Happy, positive people do appear to be more successful in the employment market. A number of reports have discovered that those with a warm smile, relaxed manner and engaging positive presence are more likely to get through to the second round in job interviews, then, once happily ensconced behind a desk can expect more positive write-ups from management than the office grinch who started the same day.

There have always been rewards for those who applauded the emperor's new clothes, for example those senior bank executives who happily projected perpetual growth and subsequently thrived, whilst those worrying about bursting bubbles and who urged caution were canned. (OK, perhaps not the best example.)

In the realm of health, positive emotion can, according to other studies quoted by Barbara Ehrenreich's book, make a difference. According to some studies, positive emotion can protect against coronary heart disease and also hasten recovery from it. However, she does add that while "negative" people complain more about angina, they are at no greater risk of pathology than cheerful people.

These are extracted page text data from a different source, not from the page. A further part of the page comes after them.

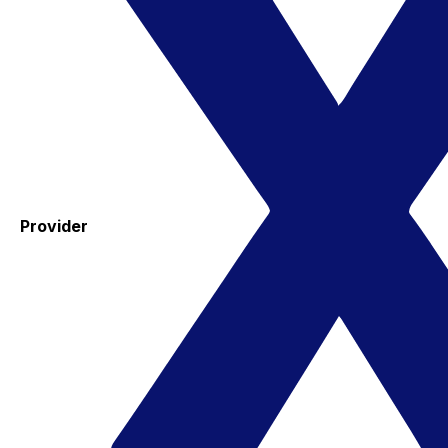
Provider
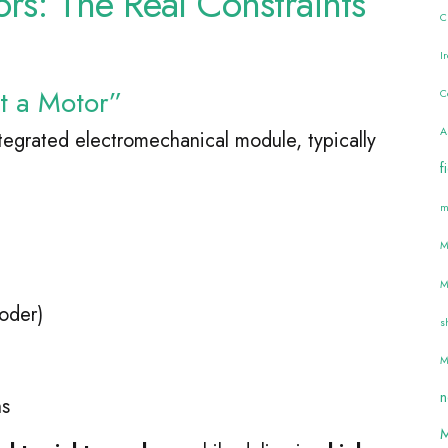
ors: The Real Constraints
C
n
I
st a Motor”
C
A
integrated electromechanical module, typically
f
m
M
M
oder)
s
M
n
hs
M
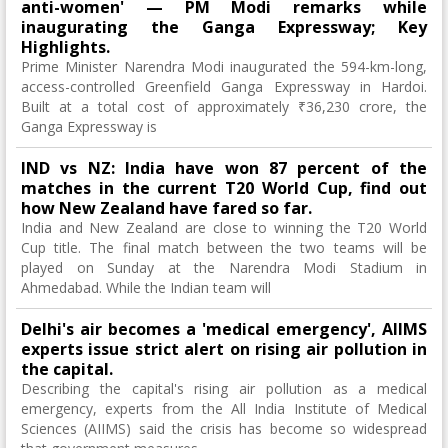
anti-women' — PM Modi remarks while
inaugurating the Ganga Expressway; Key
Highlights.
Prime Minister Narendra Modi inaugurated the 594-km-long,
access-controlled Greenfield Ganga Expressway in Hardoi.
Built at a total cost of approximately ₹36,230 crore, the
Ganga Expressway is
IND vs NZ: India have won 87 percent of the
matches in the current T20 World Cup, find out
how New Zealand have fared so far.
India and New Zealand are close to winning the T20 World
Cup title. The final match between the two teams will be
played on Sunday at the Narendra Modi Stadium in
Ahmedabad. While the Indian team will
Delhi's air becomes a 'medical emergency', AIIMS
experts issue strict alert on rising air pollution in
the capital.
Describing the capital's rising air pollution as a medical
emergency, experts from the All India Institute of Medical
Sciences (AIIMS) said the crisis has become so widespread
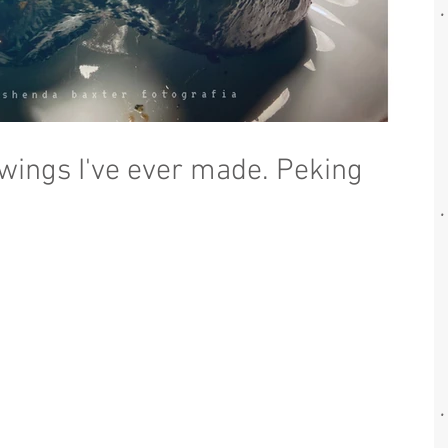
 wings I've ever made. Peking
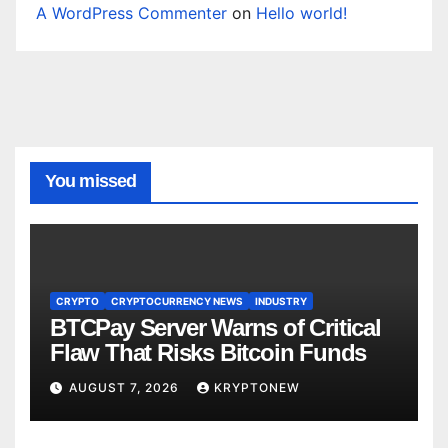
A WordPress Commenter
on
Hello world!
You missed
CRYPTO
CRYPTOCURRENCY NEWS
INDUSTRY
BTCPay Server Warns of Critical
Flaw That Risks Bitcoin Funds
AUGUST 7, 2026
KRYPTONEW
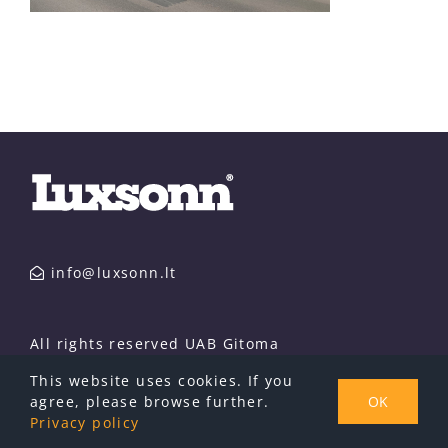
info@luxsonn.lt
All rights reserved UAB Gitoma
This website uses cookies. If you
agree, please browse further.
OK
Privacy policy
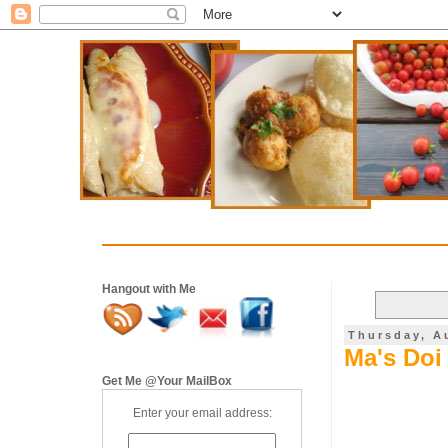
Hangout with Me
Thursday, A
Ma's Doi 
Get Me @Your MailBox
Enter your email address:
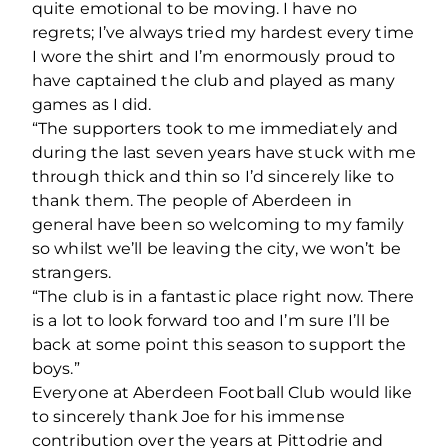
quite emotional to be moving. I have no
regrets; I’ve always tried my hardest every time
I wore the shirt and I’m enormously proud to
have captained the club and played as many
games as I did.
“The supporters took to me immediately and
during the last seven years have stuck with me
through thick and thin so I’d sincerely like to
thank them. The people of Aberdeen in
general have been so welcoming to my family
so whilst we’ll be leaving the city, we won’t be
strangers.
“The club is in a fantastic place right now. There
is a lot to look forward too and I’m sure I’ll be
back at some point this season to support the
boys.”
Everyone at Aberdeen Football Club would like
to sincerely thank Joe for his immense
contribution over the years at Pittodrie and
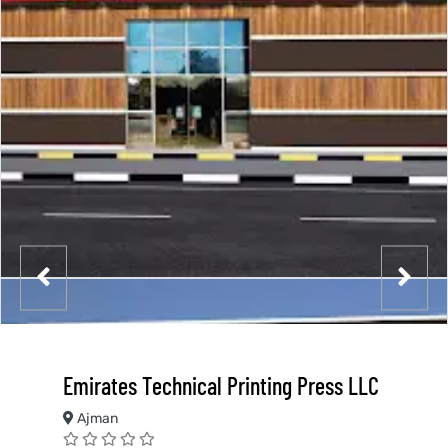
Emirates Technical Printing Press LLC
Ajman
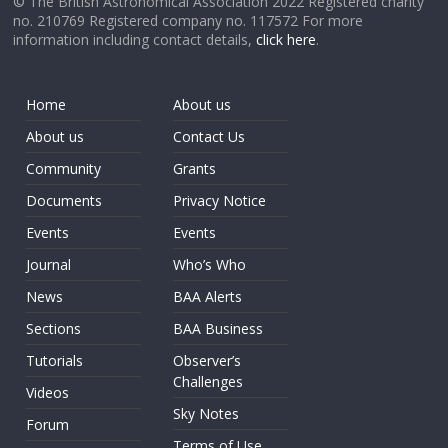
© The British Astronomical Association 2022 Registered charity
no. 210769 Registered company no. 117572 For more
information including contact details,
click here
.
Home
About us
About us
Contact Us
Community
Grants
Documents
Privacy Notice
Events
Events
Journal
Who’s Who
News
BAA Alerts
Sections
BAA Business
Tutorials
Observer’s
Challenges
Videos
Sky Notes
Forum
Terms of Use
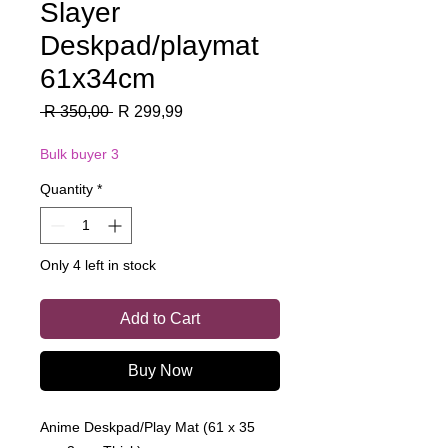
Slayer
Deskpad/playmat
61x34cm
Regular
Sale
 R 350,00 
R 299,99
Price
Price
Bulk buyer 3
Quantity
*
Only 4 left in stock
Add to Cart
Buy Now
Anime Deskpad/Play Mat (61 x 35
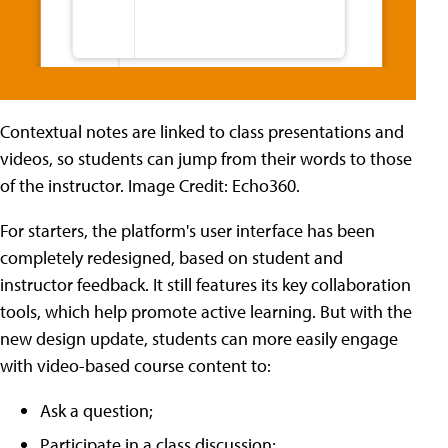
Contextual notes are linked to class presentations and
videos, so students can jump from their words to those
of the instructor. Image Credit: Echo360.
For starters, the platform's user interface has been
completely redesigned, based on student and
instructor feedback. It still features its key collaboration
tools, which help promote active learning. But with the
new design update, students can more easily engage
with video-based course content to:
Ask a question;
Participate in a class discussion;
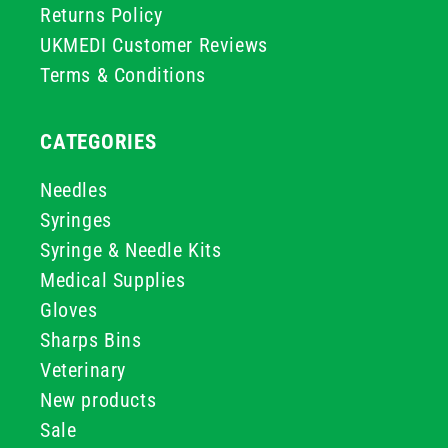
Returns Policy
UKMEDI Customer Reviews
Terms & Conditions
CATEGORIES
Needles
Syringes
Syringe & Needle Kits
Medical Supplies
Gloves
Sharps Bins
Veterinary
New products
Sale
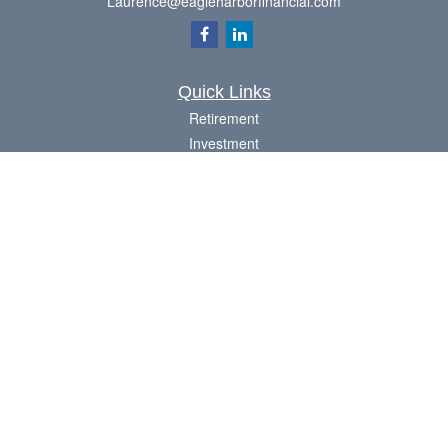
Laurence@eagleharborfinancial.com
Quick Links
Retirement
Investment
Estate
Insurance
Tax
Money
Lifestyle
Latest Articles
All Videos
All Calculators
Check the background of your financial professional on FINRA's
BrokerCheck
.
The content is developed from sources believed to be providing accurate
information. The information in this material is not intended as tax or legal advice.
Please consult legal or tax professionals for specific information regarding your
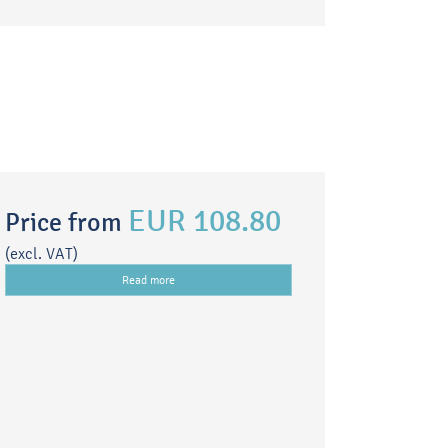
EUR 108.80
Price from
(excl. VAT)
Read more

The key to success must surely be a mix of the two, we should not be blinded by brilliant hopes and dreams to the dangers of the world such as financial slumps and ill-health, but instead have courage to stare into the darkness and figure that next careful step.

Optimism and positive thinking can be a potent brew and will intoxicate us into a state of dangerous drunkenness during which we will weave through our own lives, leaving a trail of destruction, bad debts, false hopes and impossible, but still broken, dreams.

Like strong drink, positive thinking should be supped moderately and always mixed with two parts of pessimism.